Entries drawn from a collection

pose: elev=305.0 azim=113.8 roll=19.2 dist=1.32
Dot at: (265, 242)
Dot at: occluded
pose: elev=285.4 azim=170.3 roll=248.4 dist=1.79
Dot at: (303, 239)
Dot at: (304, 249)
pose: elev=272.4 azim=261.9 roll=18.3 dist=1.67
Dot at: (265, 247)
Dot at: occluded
---
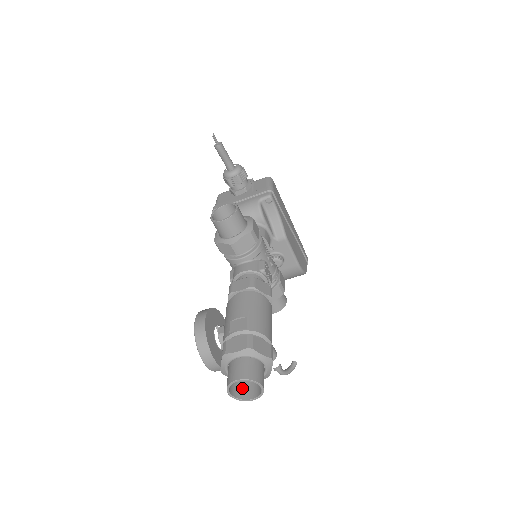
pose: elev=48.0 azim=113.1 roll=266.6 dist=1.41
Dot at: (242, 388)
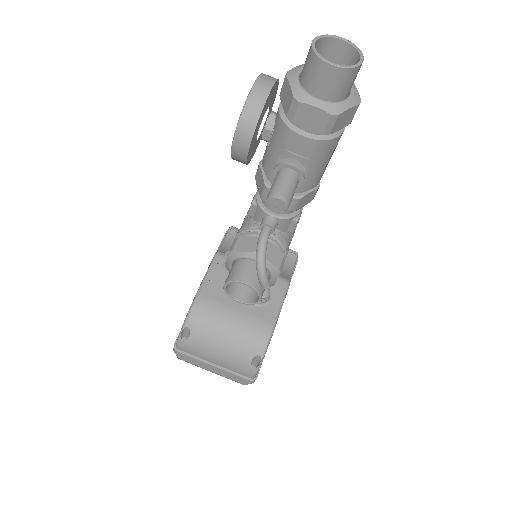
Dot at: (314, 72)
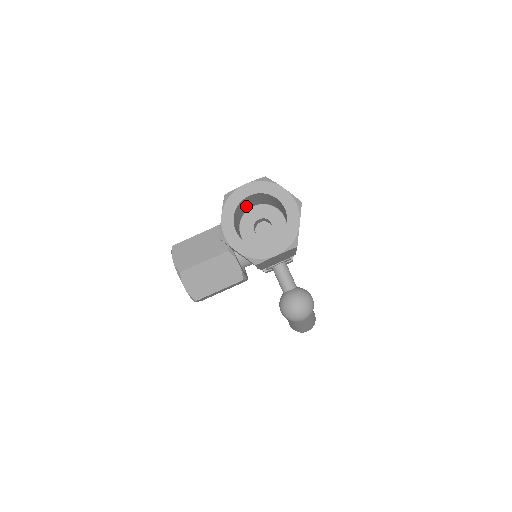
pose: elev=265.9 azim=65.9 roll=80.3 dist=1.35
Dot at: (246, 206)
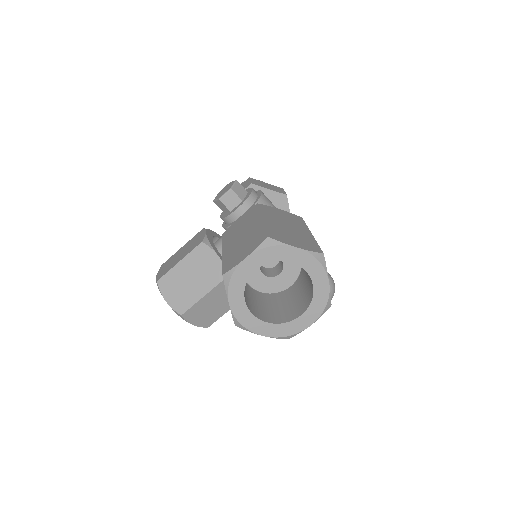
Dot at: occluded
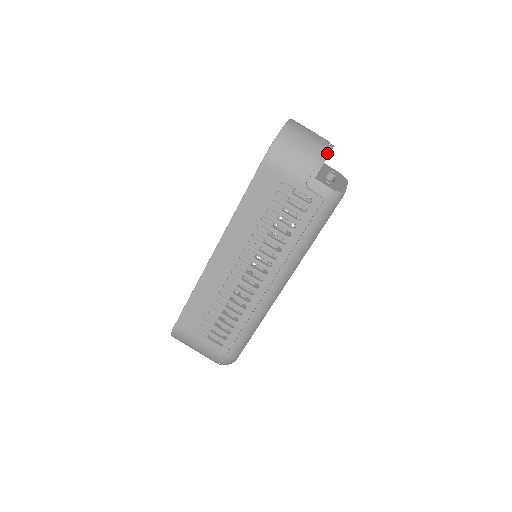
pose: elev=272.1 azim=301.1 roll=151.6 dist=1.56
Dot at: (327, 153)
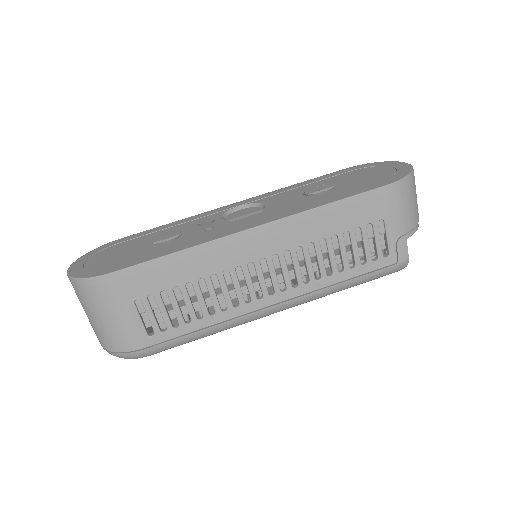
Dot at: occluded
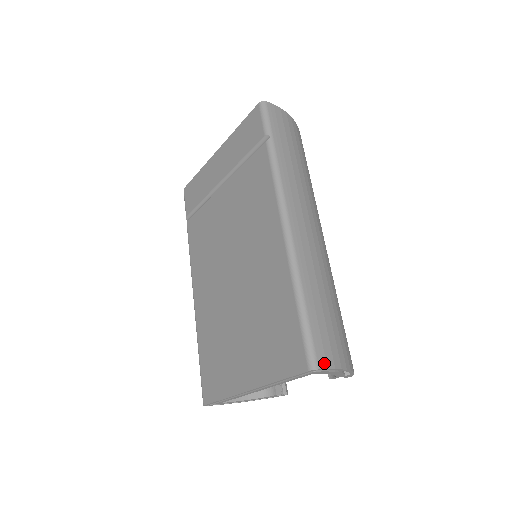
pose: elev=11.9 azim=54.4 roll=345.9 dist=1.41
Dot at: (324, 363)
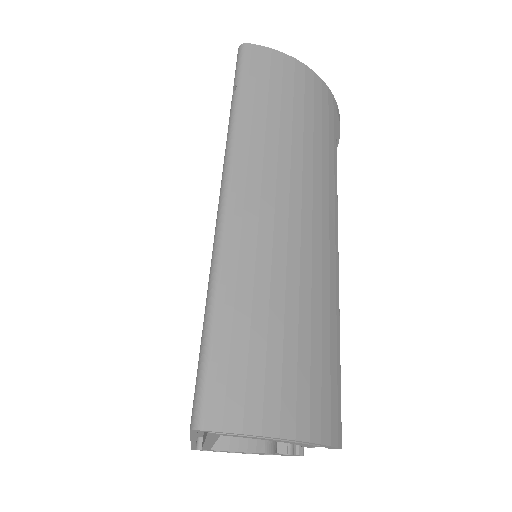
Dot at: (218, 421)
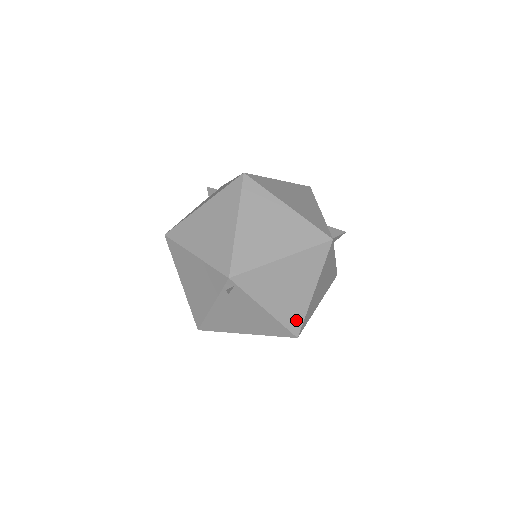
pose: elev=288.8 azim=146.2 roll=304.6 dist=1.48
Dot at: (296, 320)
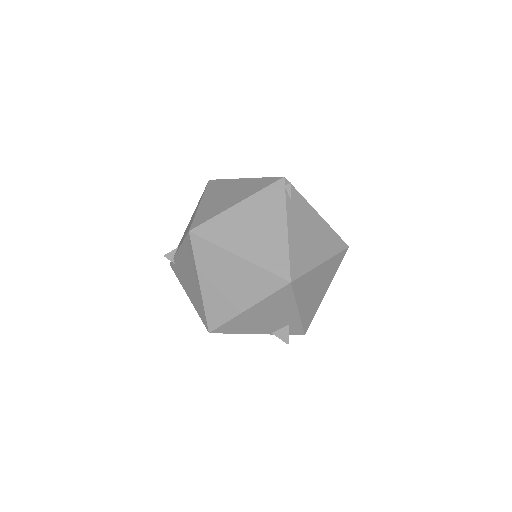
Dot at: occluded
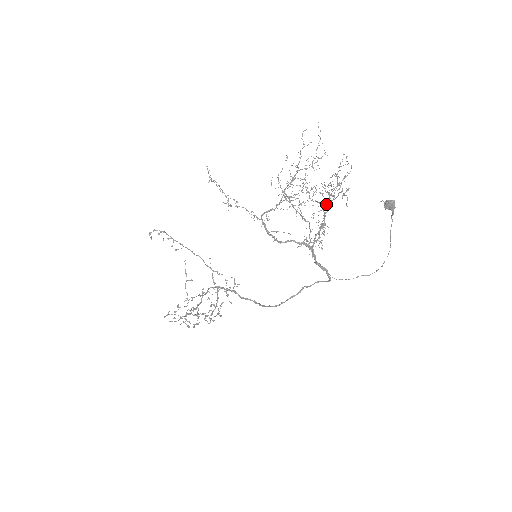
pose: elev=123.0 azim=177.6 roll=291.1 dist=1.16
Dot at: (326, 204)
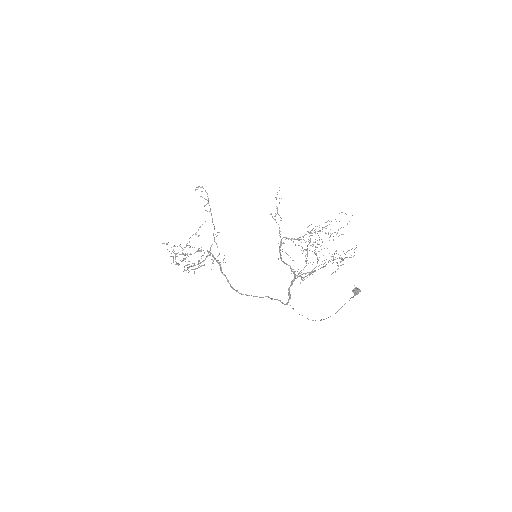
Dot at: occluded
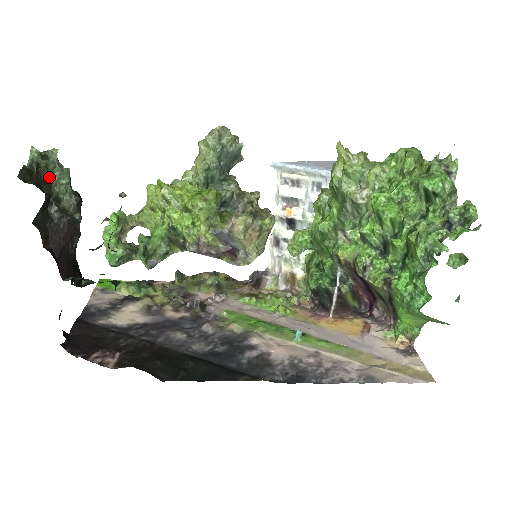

> _Exercise requirements_: Rewrite the record lines starting at the one containing "pose: elev=265.9 azim=65.9" and ending at the one containing "Dot at: (218, 421)" as a Markdown table with the columns Row and Line. Skip blank lines and leave the pictures out.

> _Written answer_:
| Row | Line |
|---|---|
| 1 | pose: elev=265.9 azim=65.9 roll=80.3 dist=1.35 |
| 2 | Dot at: (246, 206) |
| 3 | Dot at: occluded |
| 4 | pose: elev=272.1 azim=301.1 roll=151.6 dist=1.56 |
| 5 | Dot at: (327, 153) |
| 6 | Dot at: occluded |
| 7 | pose: elev=11.9 azim=54.4 roll=345.9 dist=1.41 |
| 8 | Dot at: (324, 363) |
| 9 | Dot at: (218, 421) |